Ce que ça veut dire
Un des sacres les plus costauds, l’équivalent du juron nucléaire. Ça vient de tabernacle, comme plein de blasphèmes cathos recyclés en jurons. Tu le lâches quand t’es en crisse, quand t’es surpris, ou juste pour mettre du punch dans une phrase. Ça peut aussi servir d’intensif, genre tabarnak de char. À sortir selon le contexte, sinon ça choque vite facilement.
Exemples d'usage
"— J’ai pogné une contravention de 500 piasses, j’étais deux minutes en double. — Tabarnak, t’es malchanceux. Viens, on va se prendre un café."
"Tabarnak, j'ai oublié les clés sur le comptoir et le verrou s'est claqué tout seul, va falloir attendre le concierge une heure dans le froid."

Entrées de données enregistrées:
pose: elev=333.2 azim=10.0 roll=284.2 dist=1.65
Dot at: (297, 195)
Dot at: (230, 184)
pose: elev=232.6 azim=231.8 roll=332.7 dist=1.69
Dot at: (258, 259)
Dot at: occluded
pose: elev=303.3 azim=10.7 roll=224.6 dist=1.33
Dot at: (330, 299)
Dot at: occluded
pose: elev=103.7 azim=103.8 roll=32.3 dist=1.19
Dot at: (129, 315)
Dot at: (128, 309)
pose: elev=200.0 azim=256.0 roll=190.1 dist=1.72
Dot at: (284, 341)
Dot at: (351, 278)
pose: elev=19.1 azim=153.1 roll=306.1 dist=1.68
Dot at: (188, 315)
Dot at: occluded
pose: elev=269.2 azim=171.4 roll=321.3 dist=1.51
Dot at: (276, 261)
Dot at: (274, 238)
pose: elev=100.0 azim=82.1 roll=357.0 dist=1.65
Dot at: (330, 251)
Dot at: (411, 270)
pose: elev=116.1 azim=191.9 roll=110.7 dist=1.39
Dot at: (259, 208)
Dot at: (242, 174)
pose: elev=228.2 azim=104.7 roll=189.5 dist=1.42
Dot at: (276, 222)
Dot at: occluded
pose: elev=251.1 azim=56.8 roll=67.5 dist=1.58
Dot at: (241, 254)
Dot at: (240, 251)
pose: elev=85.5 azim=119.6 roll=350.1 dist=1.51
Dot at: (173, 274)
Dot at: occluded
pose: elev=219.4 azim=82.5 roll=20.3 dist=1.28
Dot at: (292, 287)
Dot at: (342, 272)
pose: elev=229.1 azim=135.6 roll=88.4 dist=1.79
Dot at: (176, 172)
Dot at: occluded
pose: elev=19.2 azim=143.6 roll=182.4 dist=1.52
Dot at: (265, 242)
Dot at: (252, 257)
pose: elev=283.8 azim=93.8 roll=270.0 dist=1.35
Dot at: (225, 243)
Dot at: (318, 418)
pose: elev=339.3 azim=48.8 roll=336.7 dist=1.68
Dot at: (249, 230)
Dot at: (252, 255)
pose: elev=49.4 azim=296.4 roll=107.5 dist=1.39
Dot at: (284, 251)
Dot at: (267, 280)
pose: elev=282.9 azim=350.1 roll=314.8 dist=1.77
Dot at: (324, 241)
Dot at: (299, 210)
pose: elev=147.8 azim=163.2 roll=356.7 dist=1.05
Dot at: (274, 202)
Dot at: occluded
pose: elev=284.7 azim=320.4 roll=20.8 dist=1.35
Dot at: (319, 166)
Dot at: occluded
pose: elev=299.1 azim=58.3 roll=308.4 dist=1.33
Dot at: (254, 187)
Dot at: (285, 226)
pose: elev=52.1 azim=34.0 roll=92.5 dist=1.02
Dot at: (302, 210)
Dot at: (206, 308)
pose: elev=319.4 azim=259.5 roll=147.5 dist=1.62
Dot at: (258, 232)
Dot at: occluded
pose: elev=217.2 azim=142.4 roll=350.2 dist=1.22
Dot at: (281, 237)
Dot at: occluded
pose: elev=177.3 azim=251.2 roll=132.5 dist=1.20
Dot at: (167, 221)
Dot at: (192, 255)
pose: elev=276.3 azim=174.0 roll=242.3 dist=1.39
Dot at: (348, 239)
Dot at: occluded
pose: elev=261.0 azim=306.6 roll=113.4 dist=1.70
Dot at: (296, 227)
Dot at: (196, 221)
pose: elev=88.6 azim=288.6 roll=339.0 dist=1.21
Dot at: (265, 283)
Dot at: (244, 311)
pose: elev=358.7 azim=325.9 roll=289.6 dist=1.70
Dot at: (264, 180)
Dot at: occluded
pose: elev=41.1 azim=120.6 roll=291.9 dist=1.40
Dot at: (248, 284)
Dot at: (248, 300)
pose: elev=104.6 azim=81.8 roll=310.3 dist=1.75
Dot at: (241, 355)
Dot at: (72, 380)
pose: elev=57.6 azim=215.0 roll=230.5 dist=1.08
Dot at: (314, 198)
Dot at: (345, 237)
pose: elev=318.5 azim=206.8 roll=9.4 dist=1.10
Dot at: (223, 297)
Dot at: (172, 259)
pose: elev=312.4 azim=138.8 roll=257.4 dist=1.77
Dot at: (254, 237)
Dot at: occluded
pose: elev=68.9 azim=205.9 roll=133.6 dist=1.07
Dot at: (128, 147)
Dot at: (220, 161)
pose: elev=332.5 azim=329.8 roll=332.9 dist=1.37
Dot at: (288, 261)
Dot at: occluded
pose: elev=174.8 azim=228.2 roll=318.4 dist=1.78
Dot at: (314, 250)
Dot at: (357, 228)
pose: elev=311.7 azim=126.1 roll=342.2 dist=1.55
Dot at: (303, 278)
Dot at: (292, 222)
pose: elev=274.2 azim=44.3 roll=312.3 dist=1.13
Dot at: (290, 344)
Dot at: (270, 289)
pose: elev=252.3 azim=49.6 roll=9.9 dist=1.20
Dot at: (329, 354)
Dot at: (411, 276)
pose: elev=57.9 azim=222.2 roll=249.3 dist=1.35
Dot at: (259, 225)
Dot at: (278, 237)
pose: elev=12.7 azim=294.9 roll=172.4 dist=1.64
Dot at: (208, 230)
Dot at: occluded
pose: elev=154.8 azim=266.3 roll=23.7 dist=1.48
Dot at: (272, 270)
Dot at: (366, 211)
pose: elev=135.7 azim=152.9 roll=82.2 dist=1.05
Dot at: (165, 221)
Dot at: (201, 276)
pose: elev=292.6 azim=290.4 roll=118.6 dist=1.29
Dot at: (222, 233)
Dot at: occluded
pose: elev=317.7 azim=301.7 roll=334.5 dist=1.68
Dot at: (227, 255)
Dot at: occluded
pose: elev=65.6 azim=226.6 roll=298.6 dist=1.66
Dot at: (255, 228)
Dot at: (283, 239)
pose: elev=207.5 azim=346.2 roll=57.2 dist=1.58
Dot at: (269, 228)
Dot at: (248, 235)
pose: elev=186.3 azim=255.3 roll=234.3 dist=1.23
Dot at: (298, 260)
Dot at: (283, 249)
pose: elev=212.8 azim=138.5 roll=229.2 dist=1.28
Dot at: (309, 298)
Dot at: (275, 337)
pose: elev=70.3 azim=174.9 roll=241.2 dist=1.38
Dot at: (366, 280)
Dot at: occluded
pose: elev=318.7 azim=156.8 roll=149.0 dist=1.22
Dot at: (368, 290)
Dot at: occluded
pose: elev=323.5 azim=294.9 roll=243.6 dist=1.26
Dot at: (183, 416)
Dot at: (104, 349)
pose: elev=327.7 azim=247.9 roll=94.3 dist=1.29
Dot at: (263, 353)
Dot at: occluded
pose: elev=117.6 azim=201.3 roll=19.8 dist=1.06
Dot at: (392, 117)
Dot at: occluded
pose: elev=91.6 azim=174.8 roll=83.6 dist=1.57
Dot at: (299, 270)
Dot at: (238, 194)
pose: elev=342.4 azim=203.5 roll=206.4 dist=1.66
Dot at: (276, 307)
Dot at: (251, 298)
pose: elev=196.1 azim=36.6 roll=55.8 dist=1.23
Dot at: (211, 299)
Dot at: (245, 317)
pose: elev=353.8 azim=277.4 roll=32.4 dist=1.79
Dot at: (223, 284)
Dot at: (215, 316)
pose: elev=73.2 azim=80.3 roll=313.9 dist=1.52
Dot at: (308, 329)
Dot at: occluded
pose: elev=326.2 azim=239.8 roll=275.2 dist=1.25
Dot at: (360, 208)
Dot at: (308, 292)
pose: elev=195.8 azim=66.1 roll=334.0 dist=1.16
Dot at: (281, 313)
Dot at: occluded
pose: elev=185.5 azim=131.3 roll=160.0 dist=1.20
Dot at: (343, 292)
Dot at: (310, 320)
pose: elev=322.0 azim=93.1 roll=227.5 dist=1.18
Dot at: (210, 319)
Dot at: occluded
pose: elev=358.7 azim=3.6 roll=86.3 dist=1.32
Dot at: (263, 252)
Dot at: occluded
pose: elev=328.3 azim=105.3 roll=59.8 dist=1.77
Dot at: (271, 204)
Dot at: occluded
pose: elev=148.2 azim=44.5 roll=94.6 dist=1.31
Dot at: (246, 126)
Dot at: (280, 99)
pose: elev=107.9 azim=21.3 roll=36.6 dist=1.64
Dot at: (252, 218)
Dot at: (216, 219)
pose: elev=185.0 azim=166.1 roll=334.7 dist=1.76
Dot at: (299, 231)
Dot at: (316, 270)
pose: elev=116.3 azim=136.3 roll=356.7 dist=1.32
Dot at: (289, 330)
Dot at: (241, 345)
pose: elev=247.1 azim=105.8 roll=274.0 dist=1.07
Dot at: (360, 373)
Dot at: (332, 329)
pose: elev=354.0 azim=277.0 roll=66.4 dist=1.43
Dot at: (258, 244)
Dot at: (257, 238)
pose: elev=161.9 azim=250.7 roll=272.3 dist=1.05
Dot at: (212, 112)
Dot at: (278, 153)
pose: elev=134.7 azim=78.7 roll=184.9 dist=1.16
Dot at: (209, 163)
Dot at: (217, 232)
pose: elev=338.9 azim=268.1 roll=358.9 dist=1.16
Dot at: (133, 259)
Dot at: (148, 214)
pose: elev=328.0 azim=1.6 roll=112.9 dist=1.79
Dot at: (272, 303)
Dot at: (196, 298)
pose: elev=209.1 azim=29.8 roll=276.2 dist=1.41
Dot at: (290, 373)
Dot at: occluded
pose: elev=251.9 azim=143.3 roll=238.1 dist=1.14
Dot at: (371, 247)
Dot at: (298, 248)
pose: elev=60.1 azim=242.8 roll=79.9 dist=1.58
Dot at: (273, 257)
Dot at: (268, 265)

Consigne: Poursuivez la fiche sur le sacre « tabarnak » à partir de sa dernière phrase.

Résultat:
"Mon père dit jamais tabarnak en présence de grand-mère, mais dans le sous-sol quand le marteau lui rate le doigt, on l'entend jusque dans la cour."
D'où ça vient
Vient directement de tabernacle, le coffret sacré qui contient les hosties dans les églises catholiques. Le Québec du dix-neuvième siècle a transformé tout un vocabulaire religieux en jurons populaires, comme une revanche silencieuse contre le poids du clergé. Tabarnak en est devenu le roi de la couronne.